Source data:
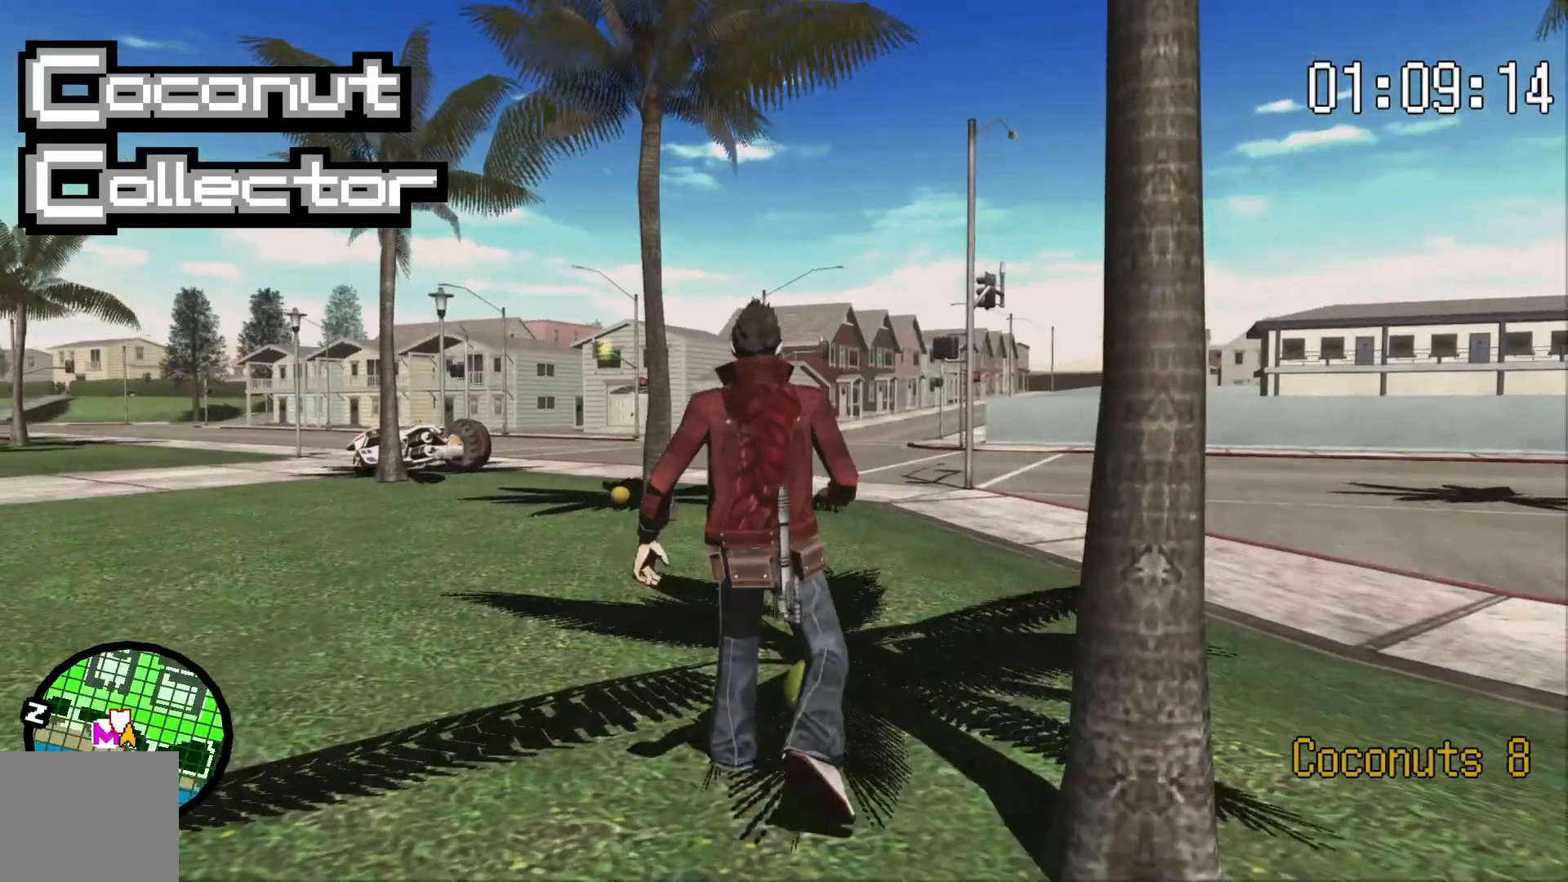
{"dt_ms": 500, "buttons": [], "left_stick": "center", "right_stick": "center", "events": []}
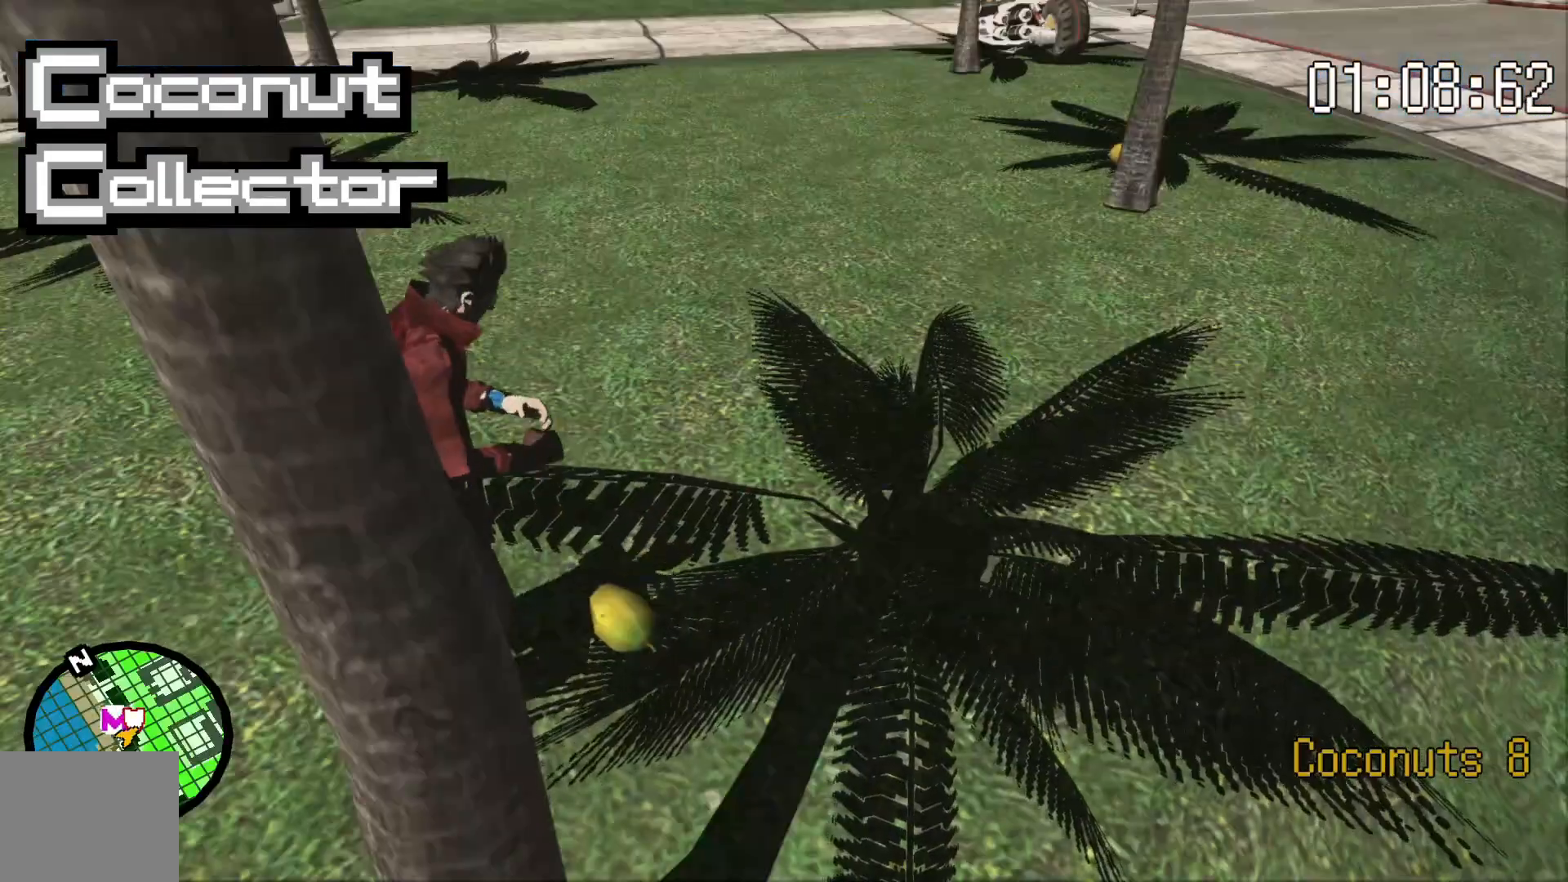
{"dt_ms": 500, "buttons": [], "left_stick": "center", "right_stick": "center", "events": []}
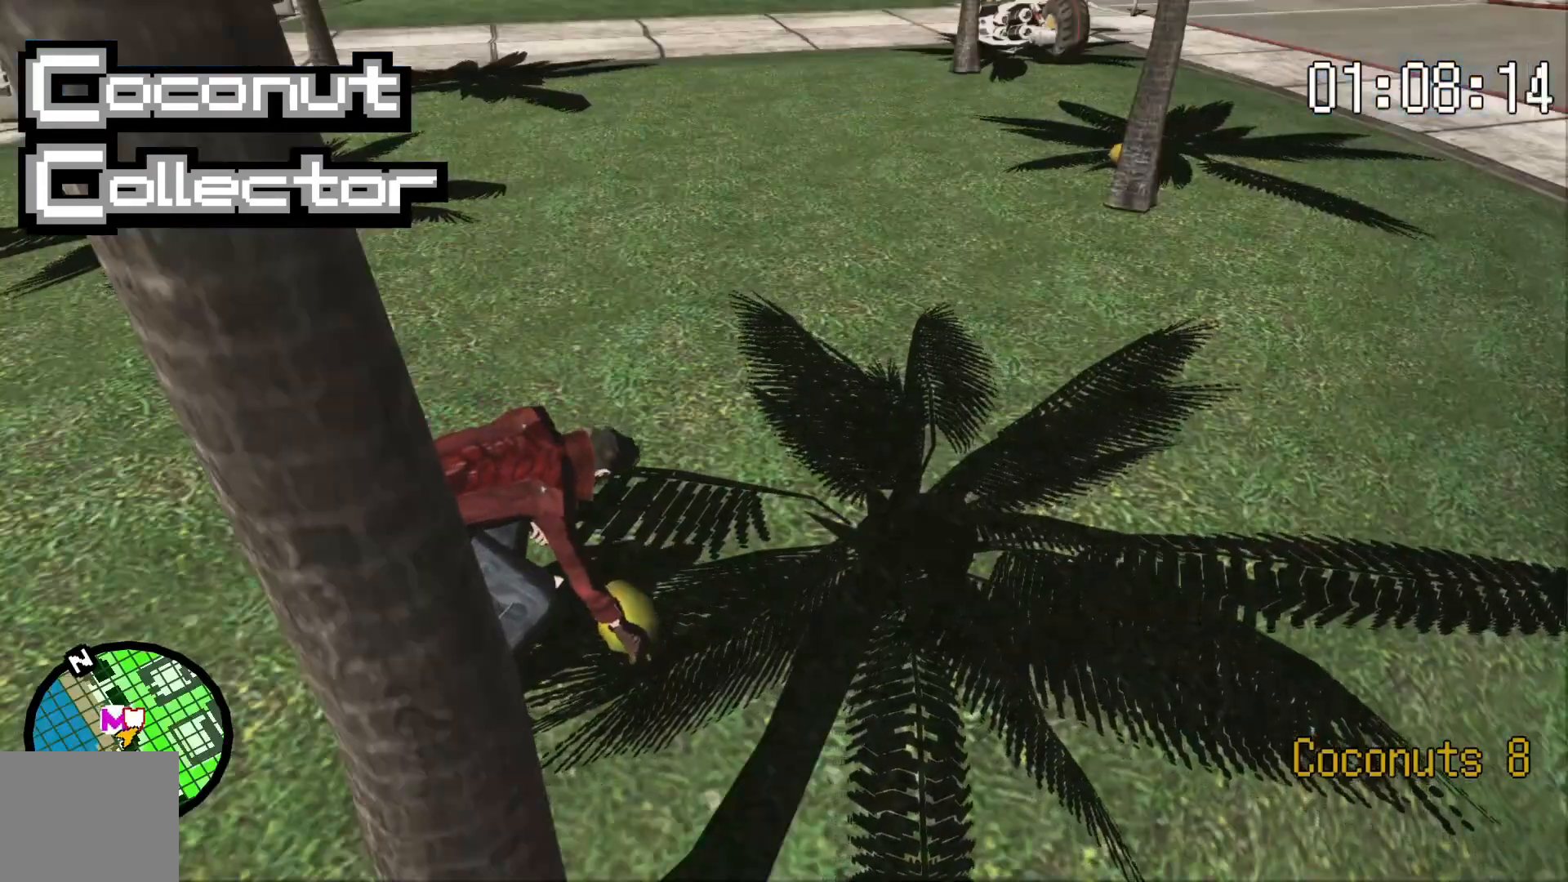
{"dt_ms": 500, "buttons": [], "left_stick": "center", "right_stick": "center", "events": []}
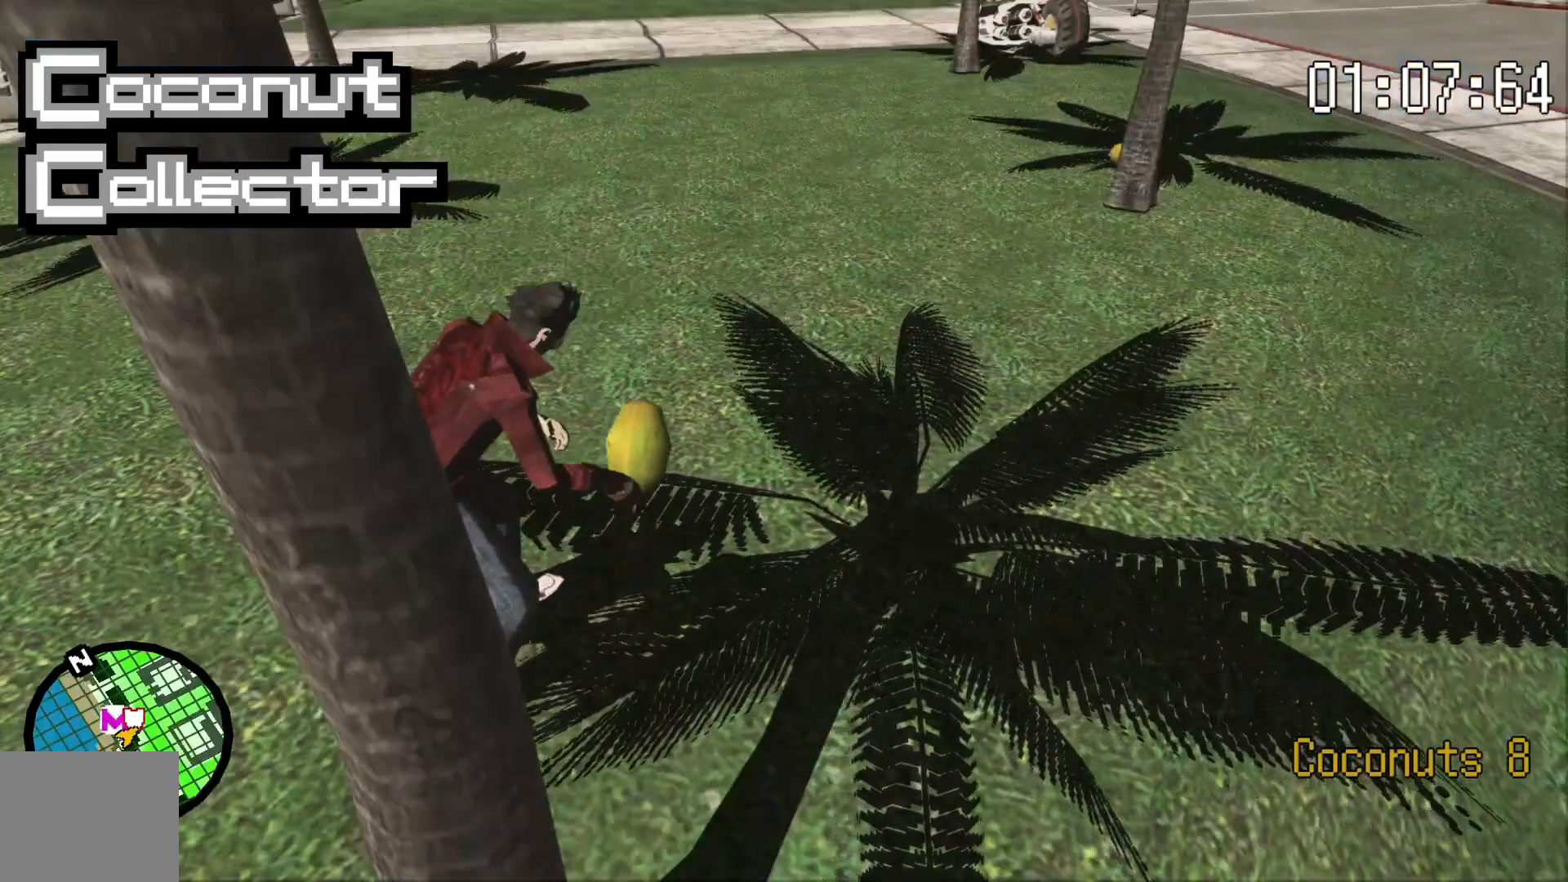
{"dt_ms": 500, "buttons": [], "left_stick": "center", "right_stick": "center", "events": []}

Prompt: The data above must be reproduced exactly, without any of its pictures.

Result for this exercise:
{"dt_ms": 500, "buttons": [], "left_stick": "center", "right_stick": "center", "events": []}
{"dt_ms": 500, "buttons": [], "left_stick": "center", "right_stick": "center", "events": []}
{"dt_ms": 500, "buttons": [], "left_stick": "center", "right_stick": "center", "events": []}
{"dt_ms": 500, "buttons": [], "left_stick": "center", "right_stick": "center", "events": []}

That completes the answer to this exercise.